= Stephen Bosustow =

American film producer

Stephen Reginald Bosustow (November 6, 1911 in Victoria, British Columbia – July 4, 1981) was a Canadian-born American film producer from 1943 until his retirement in 1979. He was one of the founders of United Productions of America (UPA) and produced nearly 600 cartoon and live-action shorts. He is chiefly remembered for producing a string of Mr. Magoo and Gerald McBoing-Boing cartoons in the 1950s, three of which earned Academy Awards. He is the only film producer in history who received all the Oscar nominations in one category (1956), guaranteeing him the winning Oscar. Magoo's Puddle Jumper was the eventual winner.

==Biography==
Bosustow began his animation career in the early 1930s working for the Ub Iwerks and Walter Lantz studios before joining Walt Disney Productions in 1934 as an animator and writer. He left Disney during the 1941 Disney animators' strike and joined Hughes Aircraft as an illustrator. He co-founded the Industrial Film and Poster Service in 1943 which evolved into UPA. Between 1949 and 1957, he received thirteen Oscar nominations.
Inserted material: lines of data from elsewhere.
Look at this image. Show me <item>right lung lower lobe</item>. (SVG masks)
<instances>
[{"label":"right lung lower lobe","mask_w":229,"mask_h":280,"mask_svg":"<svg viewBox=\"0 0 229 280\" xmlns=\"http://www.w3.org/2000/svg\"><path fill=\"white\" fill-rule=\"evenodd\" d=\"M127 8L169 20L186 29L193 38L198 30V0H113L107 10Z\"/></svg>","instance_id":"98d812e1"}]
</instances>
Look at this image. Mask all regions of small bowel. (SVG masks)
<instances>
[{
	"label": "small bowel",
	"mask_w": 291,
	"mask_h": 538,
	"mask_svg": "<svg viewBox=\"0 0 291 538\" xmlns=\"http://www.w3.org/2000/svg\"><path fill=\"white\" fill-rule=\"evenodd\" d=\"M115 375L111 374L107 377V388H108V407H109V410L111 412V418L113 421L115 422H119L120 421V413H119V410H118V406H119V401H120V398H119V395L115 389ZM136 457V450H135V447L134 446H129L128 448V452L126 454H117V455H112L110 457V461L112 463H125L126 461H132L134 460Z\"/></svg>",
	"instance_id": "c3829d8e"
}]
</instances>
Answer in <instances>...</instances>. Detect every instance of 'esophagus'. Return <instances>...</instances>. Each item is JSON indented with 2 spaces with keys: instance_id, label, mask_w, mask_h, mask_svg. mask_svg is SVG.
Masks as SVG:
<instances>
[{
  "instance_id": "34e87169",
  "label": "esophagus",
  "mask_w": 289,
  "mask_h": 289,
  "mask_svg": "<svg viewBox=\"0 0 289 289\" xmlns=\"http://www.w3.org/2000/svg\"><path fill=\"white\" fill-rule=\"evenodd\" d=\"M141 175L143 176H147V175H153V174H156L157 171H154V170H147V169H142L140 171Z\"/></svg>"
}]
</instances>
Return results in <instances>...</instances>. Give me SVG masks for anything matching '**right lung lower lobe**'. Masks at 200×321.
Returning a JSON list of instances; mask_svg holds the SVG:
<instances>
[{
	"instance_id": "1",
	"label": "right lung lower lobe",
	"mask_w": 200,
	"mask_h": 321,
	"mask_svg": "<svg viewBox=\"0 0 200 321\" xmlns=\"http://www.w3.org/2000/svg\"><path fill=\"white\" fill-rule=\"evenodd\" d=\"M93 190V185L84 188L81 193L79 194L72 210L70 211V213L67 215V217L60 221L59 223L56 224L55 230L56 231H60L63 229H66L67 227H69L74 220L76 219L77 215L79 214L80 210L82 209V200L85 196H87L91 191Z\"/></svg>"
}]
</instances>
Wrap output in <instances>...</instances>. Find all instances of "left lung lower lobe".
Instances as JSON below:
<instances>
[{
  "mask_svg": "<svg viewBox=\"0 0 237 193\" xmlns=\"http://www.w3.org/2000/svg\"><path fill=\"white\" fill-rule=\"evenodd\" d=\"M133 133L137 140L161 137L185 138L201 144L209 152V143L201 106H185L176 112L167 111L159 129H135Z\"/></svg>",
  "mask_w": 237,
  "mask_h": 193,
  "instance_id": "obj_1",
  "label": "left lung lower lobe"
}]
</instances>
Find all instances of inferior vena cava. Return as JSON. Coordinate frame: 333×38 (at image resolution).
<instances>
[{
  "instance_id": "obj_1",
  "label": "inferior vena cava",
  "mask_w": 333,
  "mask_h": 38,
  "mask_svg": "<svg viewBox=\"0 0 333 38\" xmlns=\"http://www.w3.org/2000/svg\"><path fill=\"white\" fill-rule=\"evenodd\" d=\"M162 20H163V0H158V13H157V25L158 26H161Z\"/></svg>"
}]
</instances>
In 1963, Bosustow Entertainment was established and his son, Nick Bosustow, produced the 1983 Emmy Award winner for CBS-TV, Wrong Way Kid, starring Dick Van Dyke. Also in 1963, Bosustow formed a subsidiary for animated commercials in Hong Kong with his son Tee Bosustow. In 1968, he partnered with Nick to form Stephen Bosustow Productions, which produced films for theaters including the Oscar-winner Is It Always Right to Be Right? (1971), an Academy Award-nominated animated film Legend of John Henry (1974), as well as Sesame Street and CBS-TV after school specials.

Stephen Bosustow died of pneumonia July 4, 1981 at the age of 69. Four years later, his son Nick closed down the studio.

==Personal life==
Bosustow had two sons, Nick and Tee. Tee Bosustow died in 2018 and Nick Bosustow died in 2022.

The name Bosustow is Cornish, meaning "dwelling of Ustoc" in the Cornish language.